Any review of the legislation was delayed for a second time due to negotiations related to the Comprehensive and Progressive Agreement for Trans-Pacific Partnership (CPTPP).
Under the CPTPP, New Zealand is required within three years to modernise the Plant Variety Rights regime to be consistent with the updated international agreement on plant variety rights (UPOV 91). New Zealand’s new plant variety regime must be in place by December 2021.
All submissions to IPONZ need to be sent by 17 July 2019. That gives you two days, dear reader.
The only comment Point of Order could find in a quick Google search came from, Hobson’s Pledge spokesperson Casey Costello.
The addition of an absurd Treaty of Waitangi clause in the Plant Varieties Act raises the question whether “Maoridom” will claim royalties on new plant varieties, she warned.
According to her press statement, the Ministry of Business, Innovation and Employment (“the great compliance Ministry”) has decided to add Treaty compliance to the Plant Varieties Act so that:
- The Crown protects Maori guardian (kaitiaki) interests in the plant variety rights regime, and that
- This requires consideration of Maori guardian interests at all stages of the plant variety rights process, from the start of the breeding programme to the decision on whether or not to grant a plant variety right.
Every year more than 100 new varieties of plants are registered with the New Zealand Intellectual Property Office.
This enables those who created those new varieties to earn royalties from licensing others to produce and sell propagating material from them.

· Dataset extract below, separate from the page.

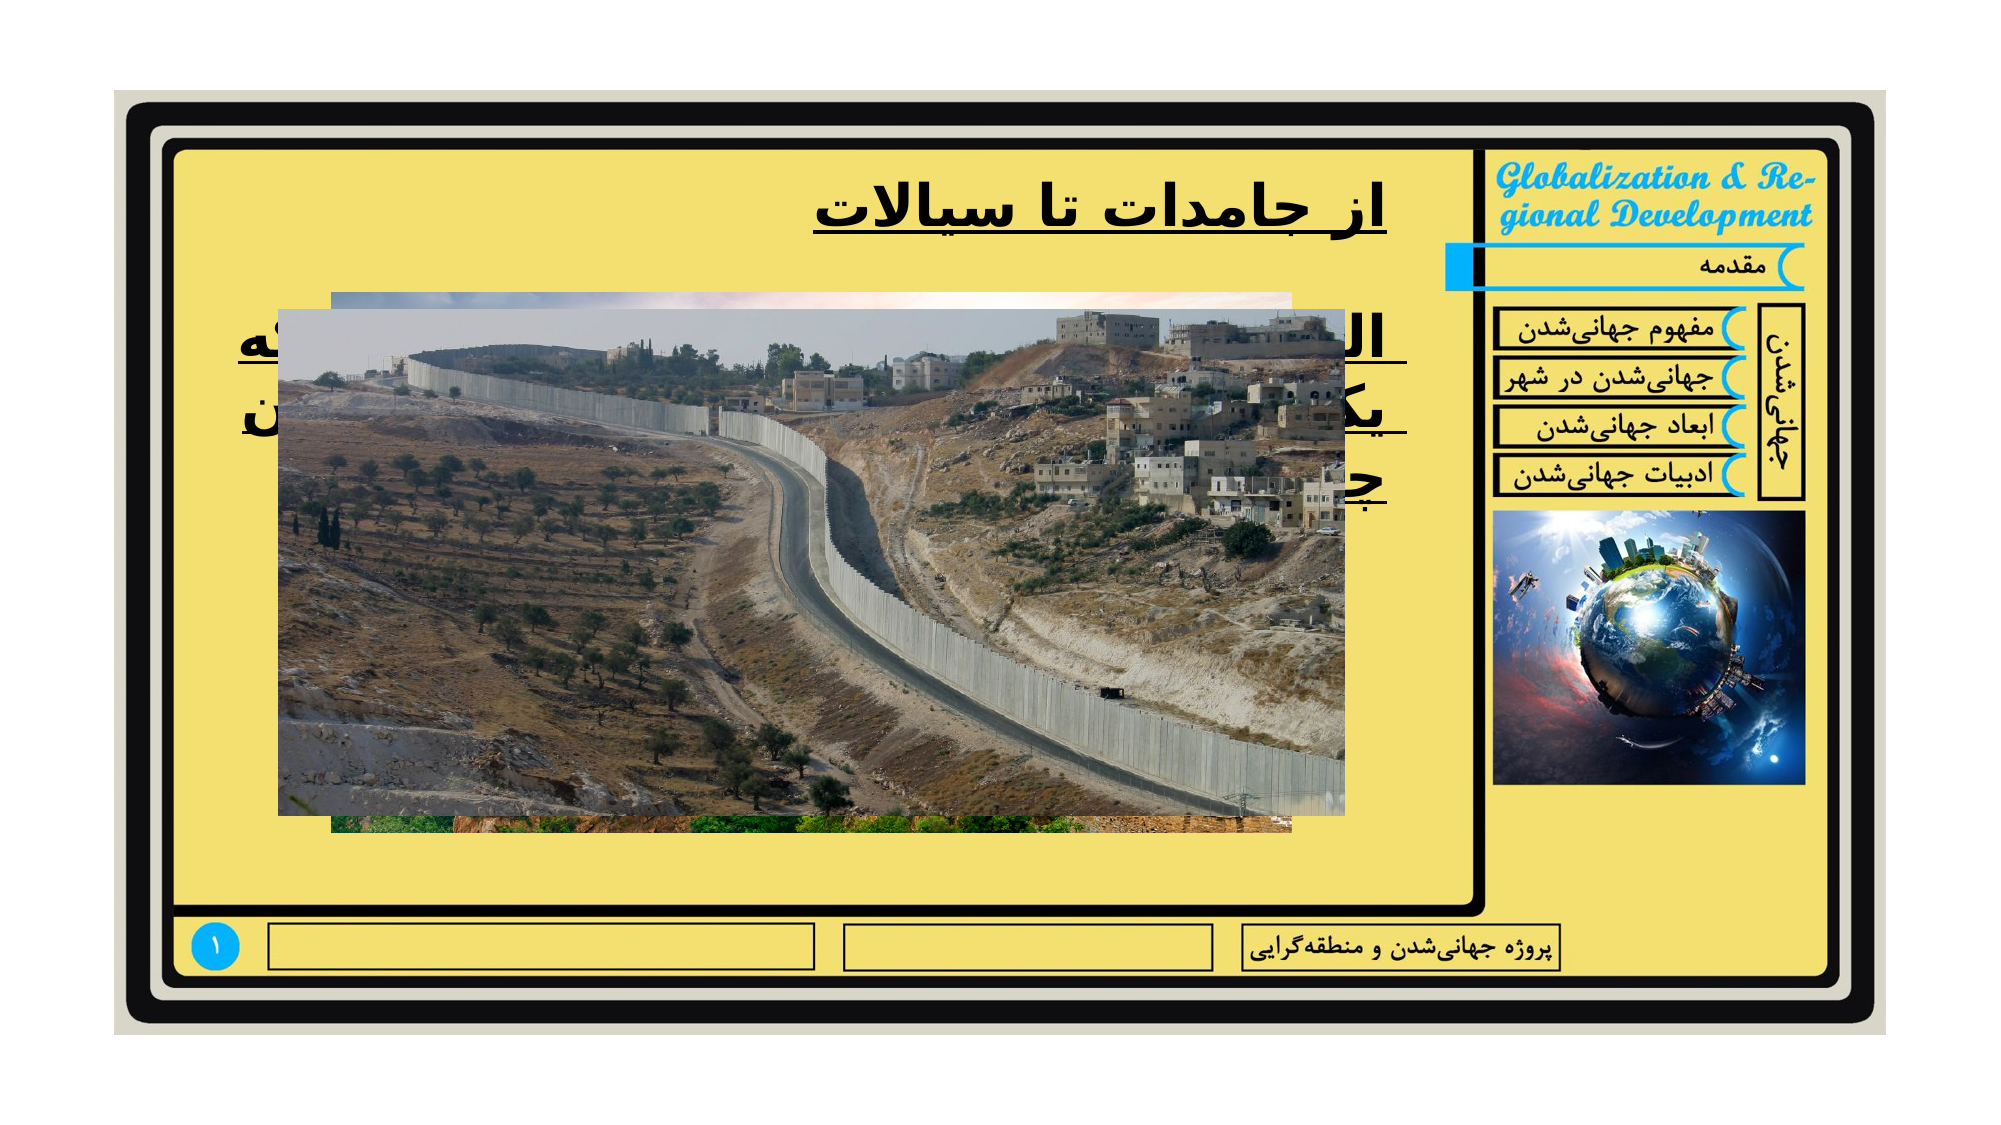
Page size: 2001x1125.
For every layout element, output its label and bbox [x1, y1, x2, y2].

picture [114, 90, 1886, 1035]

But because the Plant Varieties Act has never had a Treaty clause,
” … MBIE foolishly asked the Waitangi Tribunal for a recommendation – and got one that cited the Wai 262 Maori culture and identity inquiry.
“The tribunal recommended that the plant variety rights regime (along with bioprospecting, genetic modification and other intellectual property law and policy) facilitate better protection for guardian (kaitiaki) relationships with highly prized (taonga) species and Maori knowledge (matauranga).
“The tribunal made specific recommendations to ensure Maori guardian (kaitiaki) relationships were considered effectively in plant variety rights decision-making processes.”
Costello huffed that this is “nonsense”, especially when discussing pasture, fruit and vegetable varieties, and ornamentals that never grew in New Zealand until settlers brought them here.
“Besides, how can a new variety which no one other than the creator of that variety has any knowledge of be regarded as a part of Maori knowledge?” she said.
“While changing the traits of plants to produce desired outcomes, what specific steps must the plant-breeding scientist now take to match his or her work to the Treaty world view?” Ms Costello said.
The word “taonga” simply meant property in 1840, she contended.
Since then, the meaning has been changed so that simply by calling something “a taonga” enables a Treaty claim over it, Costello said.
“To suggest that a treaty made almost 180 years ago, guaranteeing the same political rights to all New Zealanders, also enables a property right to unnamed Maori people over a new plant breed is the height of absurdity, she said.
News media seem to have ignored the statement and Point of Order can find no statements in rebuttal.